L’ambiance était tranquille, quasi récréative, au cours de la balade, qui a été épargnée par les maux du quartier évoqués par les habitants présents. (Photo : Nancy Lambert)

Ce dimanche matin, c’est au quartier Gare, sensible pour ses questions de drogue et de prostitution, que s’arrêtaient les «Apéri’tours» organisés depuis juin par la Ville pour ses habitants. Ambiance, entre fraîche balade et brûlantes discussions.

Lancé le 19 juin au Cents, le concept des «Apéri’tours» part d’une bonne intention : connecter les habitants des 24 quartiers de la ville de Luxembourg avec les responsables politiques et ceux des différents services communaux, sous la forme, lit-on, de «rencontres entre voisins».

Lydie Polfer, bourgmestre qui n’en a pas loupé «un seul», est bien présente ce dimanche matin au centre sociétaire rue de Strasbourg, pour ce 18ᵉ rendez-vous du genre où se mêlent balade à la fraîche et échanges au chaud. Une assiduité qu’elle explique simplement : «On est encore une ville à l’échelle humaine. Le contact est important.»

Elle a pu le constater avec ces discussions-excursions qui connaissent depuis l’été un «beau succès» populaire, au point aujourd’hui de déborder du cadre, surtout quand on évoque le quartier Gare et ses problèmes d’insécurité.
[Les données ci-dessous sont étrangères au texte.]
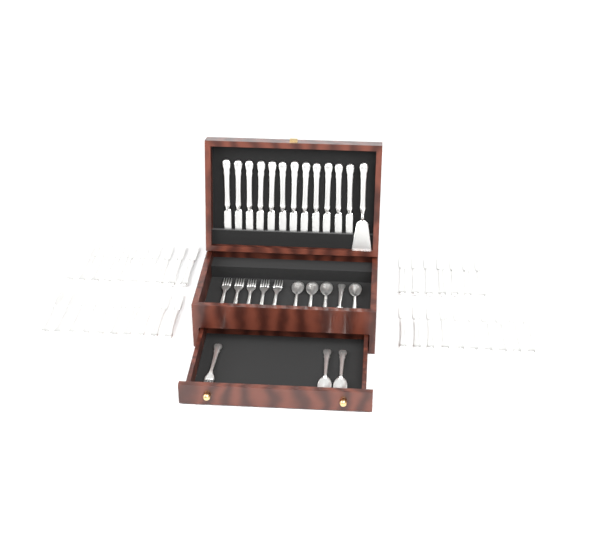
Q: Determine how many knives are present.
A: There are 49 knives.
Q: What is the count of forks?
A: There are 6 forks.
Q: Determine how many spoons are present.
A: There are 7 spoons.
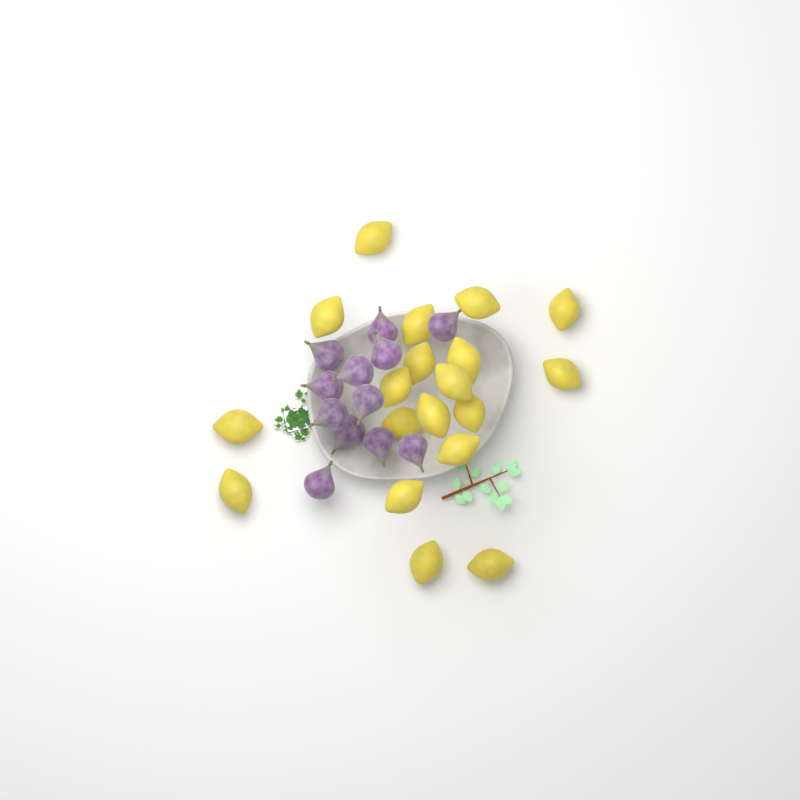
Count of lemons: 19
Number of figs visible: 12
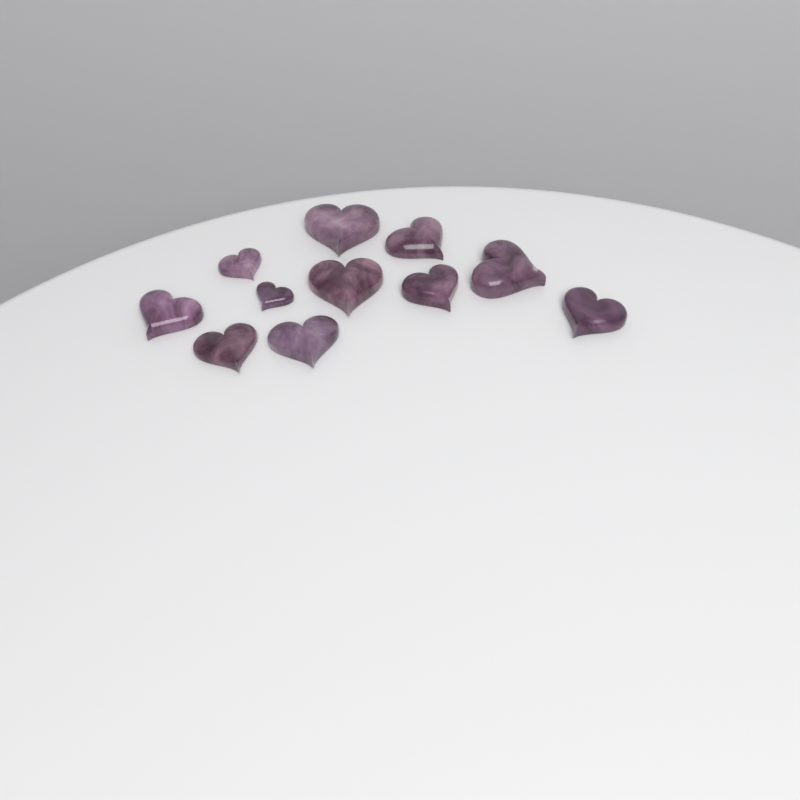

Justement, c’est le sujet du jour, bien qu’il ne soit pas nouveau.

Ces dernières semaines, en effet, sous la gronde de certains réunis sous une appellation («Quartier-Gare – Sécurité & Propreté») et dans des formes multiples (pétition, manifestation, activité sur les réseaux sociaux), l’ambiance s’est durcie et, désormais, il s’agit de discuter non seulement des nombreux chantiers en cours dans la capitale, mais aussi des problèmes qui inquiètent et énervent : le trafic et la consommation de drogue à ciel ouvert ainsi que la prostitution, avec tout ce qui en découle (criminalité, insalubrité, insécurité…).

Si Lydie Polfer sait tout ça, elle s’en tient aux commodités d’usage : elle présente à la va-vite le collège échevinal («au complet»), les responsables des services de la Ville (reconnaissables avec leurs «plaquettes» autour du cou), et compose illico des groupes pour partir en visite dans le quartier, afin de découvrir à quoi il ressemblera demain et d’en «prendre la température», comme on le dit sur place.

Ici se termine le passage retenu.